Lab Methods Flashcards
What are the two main assay formats used to measure hormone levels?
Immunoassays and mass spectrometry
How does a competitve immunoassay work?
How does an immunometric (sandwich) immunoassay work?
Name 4 types of signals that lab may use to detect analyte
- Radioactive
- Chemiluminescent
- Colorimetric (ex. ELISA)
- Flurorescent
Name 2 advantages of sandwich assay over competitive assay
- Greater analyte specificity
- Greater analyte sensitivity
- Ability to use monoclonal antibodies (more easily produced)
Name 1 disadvantage of sandwich assay over competitive assay
Vulnerable to the hook effect
What is the hook effect seen with sandwich assays?
Falsely low values in the presence of large amounts of analyte (analyte saturates BOTH the capture and detection antibodies prior to formation of a sandwich complex)
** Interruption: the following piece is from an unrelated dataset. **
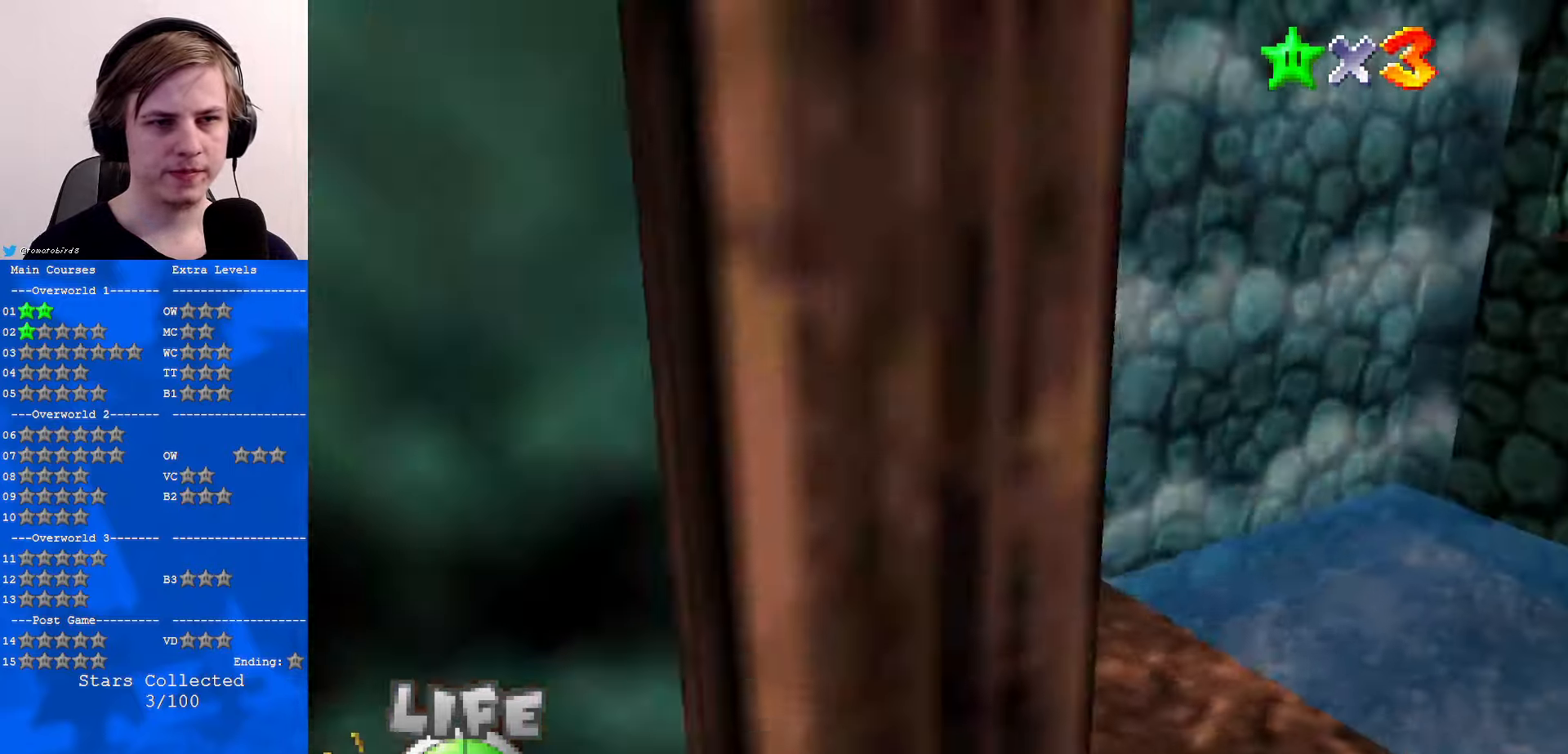
{"buttons": [], "left_stick": "center", "events": [[33, "left_stick", "up-left"], [67, "C_LEFT", "down"], [100, "C_DOWN", "down"], [167, "C_DOWN", "up"], [167, "C_LEFT", "up"], [167, "left_stick", "left"], [434, "left_stick", "center"]]}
How can a lab overcome the hook effect?
- Analyte is allowed to bind to capture antibody, then washout, then addition of the detection antibody
- Serial dilution of the sample
- Consider a competitive assay instead
What are heterophile antibodies
Human antianimal antibody or human antimouse antibody.
Antibodies present in human serum that may bind to and interfere with animal antibodies used for a particular immunoassay.
How can heterophile antibodies impact results?
Sandwich assay:
- bridge the capture and detection antibody in the absence of analyte –> falsely elevated result
- attach at binding site of capture antibody, prevent binding of analyte –> falsely low result
Competitive assay:
- Outcompete the assay antibody for tracer –> falsely high result
- Bind preferentially to the analyte over tracer –> falsely low result
What should you do if heterophile antibody is suspected?
- Run sample on a different immunoassay platform
- Use heterophile antibody blocking agent
- Serial dilutions (you will see a nonlinear response to dilution)
List 4 pre-analytical variables affecting hormone measurements
- Episodic secretion (ex. pituitary hormones, cortisol)
- Exercise (ex. ACTH, ADH, epinephrine)
- Circadian rhythm/diurnal variation (ex. cortisol, ACTH)
- Seasonal variation (estradiol, prolactin, testosterone)
- Postural change (ex. renin, aldosterone, epi/norepi)
- Nutrition (ex. insulin, IGF1, estradiol)
What are the components of analytic validation done by the lab?
- Linearity/reportable range: range of concentrations where assay is known to be reliable
- Precision: reproducibility
- Analyte sensitivity: how low a concentration can be measured (minimal detectable concentration)
- Analyte specificity: ability to measure analyte without cross-reacting with other substances
- Interference: ex. hemolysis and lipemia- impact on results
- Accuracy
- Sample types, matrix effects: ex. lavender vs green top
- Stability: ex. room temperature, refridgerated, frozen
- Carryover: cross-contamination between samples
What is the minimum number of healthy people that should be used to generate a reference interval?
120
In practice, the numbers are often lower AND this makes it very difficult to generate age- or tanner stage-specific intervals. Therefore many labs rely on the literature for this.